Configure the default format via AI_TTS_DEFAULT_FORMAT in your .env.

Speech-to-Text (STT)

STT is powered by Whisper.cpp, running the whisper-large-v3-turbo model for fast and accurate transcription.

How It Works

STT uses voice activity detection (VAD) running in the browser via an ONNX model. When you activate voice input:

The browser listens for speech using the VAD model
When speech is detected, audio is captured
When speech ends (after a short grace period), the audio is sent to the Whisper server
The transcription is returned and inserted into the chat input

The microphone is intelligent — it waits for you to speak and automatically detects when you stop, rather than requiring push-to-talk.

Voice Conversation Mode

When both TTS and STT are enabled, you can activate voice conversation mode from the chat header.
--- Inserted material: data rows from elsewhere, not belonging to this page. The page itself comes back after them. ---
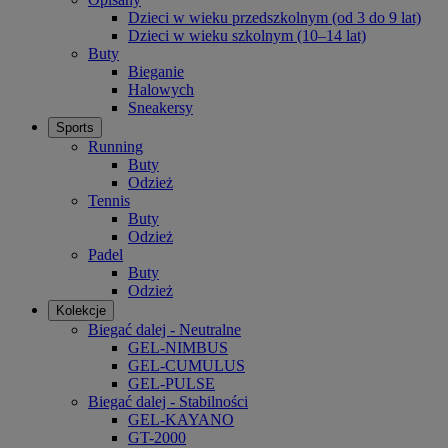
Dzieci w wieku przedszkolnym (od 3 do 9 lat)
Dzieci w wieku szkolnym (10–14 lat)
Buty
Bieganie
Halowych
Sneakersy
Sports
Running
Buty
Odzież
Tennis
Buty
Odzież
Padel
Buty
Odzież
Kolekcje
Biegać dalej - Neutralne
GEL-NIMBUS
GEL-CUMULUS
GEL-PULSE
Biegać dalej - Stabilności
GEL-KAYANO
GT-2000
In this mode:

The agent speaks its response via TTS
While the agent is speaking, the microphone is paused (to avoid picking up the TTS audio)
After the agent finishes speaking, the microphone resumes listening
You speak your response, which is automatically transcribed and sent

This creates a natural back-and-forth conversation without touching the keyboard.

Configuration Reference

TTS Variables

Variable	Default	Description
`AI_TTS_ENABLED`	`false`	Enable text-to-speech
`AI_TTS_BASE_URL`	`http://kokoro:8880`	Kokoro API URL
`AI_TTS_DEFAULT_VOICE`	`af_heart`	Default voice ID
`AI_TTS_DEFAULT_FORMAT`	`mp3`	Audio output format
`AI_TTS_DEFAULT_SPEED`	`1.0`	Playback speed multiplier

STT Variables

Variable	Default	Description
`AI_STT_ENABLED`	`false`	Enable speech-to-text
`AI_STT_BASE_URL`	`http://whisper:8178`	Whisper API URL
`AI_STT_MODEL`	`whisper-large-v3-turbo`	Whisper model
`AI_STT_LANGUAGE`	`en`	Default transcription language

Hardware Requirements

Service	CPU	RAM	Disk
Kokoro (TTS)	1 core	~500 MB	~200 MB (model)
Whisper (STT)	1 core	~1 GB	~1.5 GB (model)

Both services run on CPU only. Synthesis latency for Kokoro is typically under 1 second per sentence. Whisper transcription takes 1-3 seconds depending on audio length.